Grüner Tom Koenigs über Menschenrechte: "Der deutsche Arm reicht weit, aber tut nichts"

Der Grüne Tom Koenigs sieht die Menschenrechte weltweit unter Druck. Auch die CDU habe in Essen gerade einen Beschluss gefasst, der gegen sie verstößt.

Das Deutsche Institut für Menschenrechte (DIMR) hat seinen ersten Bericht über die Menschenrechtslage in Deutschland veröffentlicht. Sind Sie zufrieden?

Sehr. Wir haben im letzten Jahr das Institut auf eine gesetzliche Grundlage gestellt, die ihm auch die Unabhängigkeit garantiert.
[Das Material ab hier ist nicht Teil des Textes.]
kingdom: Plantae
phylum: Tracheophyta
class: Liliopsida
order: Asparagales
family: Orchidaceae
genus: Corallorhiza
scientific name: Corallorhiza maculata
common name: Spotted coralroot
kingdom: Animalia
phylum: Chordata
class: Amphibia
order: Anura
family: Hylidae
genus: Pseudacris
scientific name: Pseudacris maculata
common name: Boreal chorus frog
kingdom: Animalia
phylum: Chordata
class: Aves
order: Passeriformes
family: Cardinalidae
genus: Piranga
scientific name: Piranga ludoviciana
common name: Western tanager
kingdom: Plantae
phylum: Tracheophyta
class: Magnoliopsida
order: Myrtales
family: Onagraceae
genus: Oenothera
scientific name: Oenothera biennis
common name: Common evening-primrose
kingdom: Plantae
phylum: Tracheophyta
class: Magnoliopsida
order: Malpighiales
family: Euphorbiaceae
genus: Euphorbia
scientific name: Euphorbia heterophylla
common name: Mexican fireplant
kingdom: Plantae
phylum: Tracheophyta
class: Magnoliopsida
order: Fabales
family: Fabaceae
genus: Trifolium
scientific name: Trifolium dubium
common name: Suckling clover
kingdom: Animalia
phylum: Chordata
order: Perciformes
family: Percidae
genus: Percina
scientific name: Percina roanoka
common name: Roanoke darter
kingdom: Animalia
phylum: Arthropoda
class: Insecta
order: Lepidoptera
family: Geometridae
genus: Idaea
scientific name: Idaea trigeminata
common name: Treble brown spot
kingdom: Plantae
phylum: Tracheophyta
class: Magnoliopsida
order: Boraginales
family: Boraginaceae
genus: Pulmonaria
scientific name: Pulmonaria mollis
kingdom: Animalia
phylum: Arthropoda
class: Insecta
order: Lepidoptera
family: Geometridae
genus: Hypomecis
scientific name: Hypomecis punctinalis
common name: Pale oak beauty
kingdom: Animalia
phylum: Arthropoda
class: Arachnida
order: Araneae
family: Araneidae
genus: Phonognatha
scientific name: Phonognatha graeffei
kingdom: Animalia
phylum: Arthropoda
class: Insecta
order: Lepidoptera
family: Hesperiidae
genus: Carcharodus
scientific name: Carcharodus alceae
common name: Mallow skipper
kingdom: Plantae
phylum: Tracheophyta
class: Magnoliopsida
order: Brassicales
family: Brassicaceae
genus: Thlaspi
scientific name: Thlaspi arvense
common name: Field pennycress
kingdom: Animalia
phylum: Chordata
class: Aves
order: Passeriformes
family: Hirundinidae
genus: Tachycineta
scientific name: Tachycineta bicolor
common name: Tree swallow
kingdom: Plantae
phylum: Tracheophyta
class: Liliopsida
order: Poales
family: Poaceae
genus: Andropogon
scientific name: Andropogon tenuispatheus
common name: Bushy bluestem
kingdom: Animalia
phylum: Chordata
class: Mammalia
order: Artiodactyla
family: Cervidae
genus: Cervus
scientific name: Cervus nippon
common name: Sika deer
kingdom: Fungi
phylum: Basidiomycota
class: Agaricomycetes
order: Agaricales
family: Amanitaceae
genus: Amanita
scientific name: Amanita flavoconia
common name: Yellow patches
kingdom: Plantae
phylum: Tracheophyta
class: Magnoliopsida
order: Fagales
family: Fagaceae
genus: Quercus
Davon hat es mit diesem ersten Bericht klug Gebrauch gemacht, indem es drei Themen aufgriff, die gerade auf der Tagesordnung stehen. Das werden wir auch noch bei einer Menschenrechtsdebatte im Bundestag thematisieren, am Freitag nächster Woche. Und dies nicht nachts, wenn keiner zuschaut. Auch das ist ein Erfolg.

Sie und Ihre Fraktion veröffentlichen jetzt ein Positionspapier zur Menschenrechtspolitik, das eine Menge auflistet, das Deutschland längst international unterschrieben oder in eigene Gesetze gegossen hat. Wozu das?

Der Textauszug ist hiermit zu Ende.